In the name of Allah, The Beneficent, The Merciful.
It has been very tricky for me in navigating the 34th year of my existence.
It has not even been a month since my birthday and I am just grappling with some issues already.
I lost my cool at work. I broke down. I badly injured myself.
And now everything is just hitting me all at once.
There is never enough time nor energy for everything.
My praying problem is still super unfixed. I am like halfway to my death but also a heartbeat away from my death as well yet I am still not fulfilling the five daily prayers.
Can someone please just help me with it?
Sighs.
Deep in my heart, I truly believe that I can overcome a lot more of my challenges once I get that part fixed.
I think we have been having this conversation since this blog started even. It is such a recurring thing that even I get bored of blogging and reading it.
Come on, Huda. Skills issue.
I have also been super insomniac this year. I think mentally, I am not well at all but I am just overriding my mental wellness with responsibilities.
I mean, look, we cannot all afford to take a day off for our mental wellness. Fuck that shit. HAHA.
The reality is, as adults, in this fast-paced world we live in, we have to tough it out. Sometimes we have to do things because we must, not because we want to and not because we like it. For the most of us, we just cannot shirk away from our responsibilities.
Sighs.
I really do not like being left alone with my thoughts sometimes. They get heavy then my heart gets heavier.

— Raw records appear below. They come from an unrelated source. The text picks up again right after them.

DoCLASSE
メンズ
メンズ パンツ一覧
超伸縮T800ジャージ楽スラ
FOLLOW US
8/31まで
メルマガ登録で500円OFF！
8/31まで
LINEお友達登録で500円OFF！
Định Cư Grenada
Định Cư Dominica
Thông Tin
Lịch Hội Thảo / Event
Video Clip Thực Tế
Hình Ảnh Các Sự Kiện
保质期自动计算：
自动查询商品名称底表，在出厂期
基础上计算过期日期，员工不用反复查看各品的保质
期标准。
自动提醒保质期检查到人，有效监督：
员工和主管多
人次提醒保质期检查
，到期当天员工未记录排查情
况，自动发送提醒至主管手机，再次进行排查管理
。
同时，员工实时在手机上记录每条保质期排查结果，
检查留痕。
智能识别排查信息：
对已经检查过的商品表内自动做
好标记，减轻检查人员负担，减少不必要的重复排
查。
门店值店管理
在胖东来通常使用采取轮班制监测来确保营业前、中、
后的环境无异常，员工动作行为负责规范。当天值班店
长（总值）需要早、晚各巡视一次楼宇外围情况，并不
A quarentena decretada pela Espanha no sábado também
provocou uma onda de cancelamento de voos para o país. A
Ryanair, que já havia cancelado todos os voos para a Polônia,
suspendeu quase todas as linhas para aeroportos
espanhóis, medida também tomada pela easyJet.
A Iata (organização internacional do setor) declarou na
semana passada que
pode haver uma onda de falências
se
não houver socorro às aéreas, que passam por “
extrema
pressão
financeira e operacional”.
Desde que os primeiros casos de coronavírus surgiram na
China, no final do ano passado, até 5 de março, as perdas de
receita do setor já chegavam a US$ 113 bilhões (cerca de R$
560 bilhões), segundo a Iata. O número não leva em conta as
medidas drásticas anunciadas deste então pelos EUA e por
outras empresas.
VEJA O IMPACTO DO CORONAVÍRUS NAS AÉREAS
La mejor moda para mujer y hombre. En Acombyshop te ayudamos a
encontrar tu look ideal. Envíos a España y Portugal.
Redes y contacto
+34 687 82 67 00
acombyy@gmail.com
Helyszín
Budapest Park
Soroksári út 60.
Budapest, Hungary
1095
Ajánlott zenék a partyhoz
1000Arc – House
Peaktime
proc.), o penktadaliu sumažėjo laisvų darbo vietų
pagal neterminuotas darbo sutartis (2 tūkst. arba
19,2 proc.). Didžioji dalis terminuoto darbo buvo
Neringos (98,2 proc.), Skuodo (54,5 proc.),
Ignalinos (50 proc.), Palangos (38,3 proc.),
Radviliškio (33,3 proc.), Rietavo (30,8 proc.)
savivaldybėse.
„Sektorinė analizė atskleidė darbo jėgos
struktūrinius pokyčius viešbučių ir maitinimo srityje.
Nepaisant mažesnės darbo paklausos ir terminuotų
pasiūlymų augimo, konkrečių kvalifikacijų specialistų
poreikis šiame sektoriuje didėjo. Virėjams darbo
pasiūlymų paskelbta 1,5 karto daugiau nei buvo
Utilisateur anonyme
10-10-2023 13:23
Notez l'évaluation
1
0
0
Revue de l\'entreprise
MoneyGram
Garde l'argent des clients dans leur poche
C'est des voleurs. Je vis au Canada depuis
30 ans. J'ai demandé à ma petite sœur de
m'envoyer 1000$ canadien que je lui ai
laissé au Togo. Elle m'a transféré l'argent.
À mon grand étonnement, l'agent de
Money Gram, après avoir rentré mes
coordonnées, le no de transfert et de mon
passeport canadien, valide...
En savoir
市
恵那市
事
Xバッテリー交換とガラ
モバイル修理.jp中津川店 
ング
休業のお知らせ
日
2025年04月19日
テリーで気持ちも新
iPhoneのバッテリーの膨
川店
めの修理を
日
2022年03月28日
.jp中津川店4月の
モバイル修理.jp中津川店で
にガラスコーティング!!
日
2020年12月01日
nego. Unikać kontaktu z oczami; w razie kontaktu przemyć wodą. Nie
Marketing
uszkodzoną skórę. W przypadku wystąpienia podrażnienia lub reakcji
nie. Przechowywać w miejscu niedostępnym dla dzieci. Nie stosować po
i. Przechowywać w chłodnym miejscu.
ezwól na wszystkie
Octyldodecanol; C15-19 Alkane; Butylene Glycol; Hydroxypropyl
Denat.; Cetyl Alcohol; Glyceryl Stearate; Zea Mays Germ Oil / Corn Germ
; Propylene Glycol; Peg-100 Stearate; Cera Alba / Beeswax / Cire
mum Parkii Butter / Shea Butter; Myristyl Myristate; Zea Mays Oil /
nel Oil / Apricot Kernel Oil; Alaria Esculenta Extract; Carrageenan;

Today is my off day yet I have not planned what I really want to do because in the back of my mind, I have a bajillion work tasks to complete. I want to play sports but my right knee is still shot. It still hurts like fuck.
I want to play a game but I am terribly afraid of playing it because… it is Alan Wake. It just scares the heck out of me and I stopped playing it on Steam like a decade ago? I simply have no balls to play it through! However, I have recently finished my Let’s Play of Peaky Blinders: Mastermind and since PlayStation decided to give the Alan Wake game for free for PS+ members, I thought, why the hell not stream Alan Wake as the next game? I would get excited to do so but then hesitant because of just how scary the game was to me. However, if you ask me, I cannot remember how the entire game went. (I had watched other people’s playthroughs on YouTube.) So…maybe it actually will not be as scary?
Hmm, that is hard.
Anyway, what I really wanted to blog about though is a compliment I received at work yesterday. I was complimented for my voice in sharing my workplace’s products with customers.
I have always felt inferior to others when it comes to my voice no matter how used I am to presenting in front of people. So yeah, it was nice to receive that compliment. It means a lot.
A point of improvement is my intonation. I will work on that.
I have been itching to do a short news video clip every morning and call it Metro Minutes. I think that would be incredibly fun but I just have not been able to wake up early so I could have more time to make it. Maybe I should not be so hyper focused on just producing it in the mornings. My intention is to make Metro Minutes something small to accompany commuters to work. Just a little bit of perk me up and at the same time a quick overview of news headlines. Like a mini-cuppa.
Me and my ideas and my dreams and my struggles.
Huda, are you happy?
I am not 100% happy but I will change what I must in order to be happy again.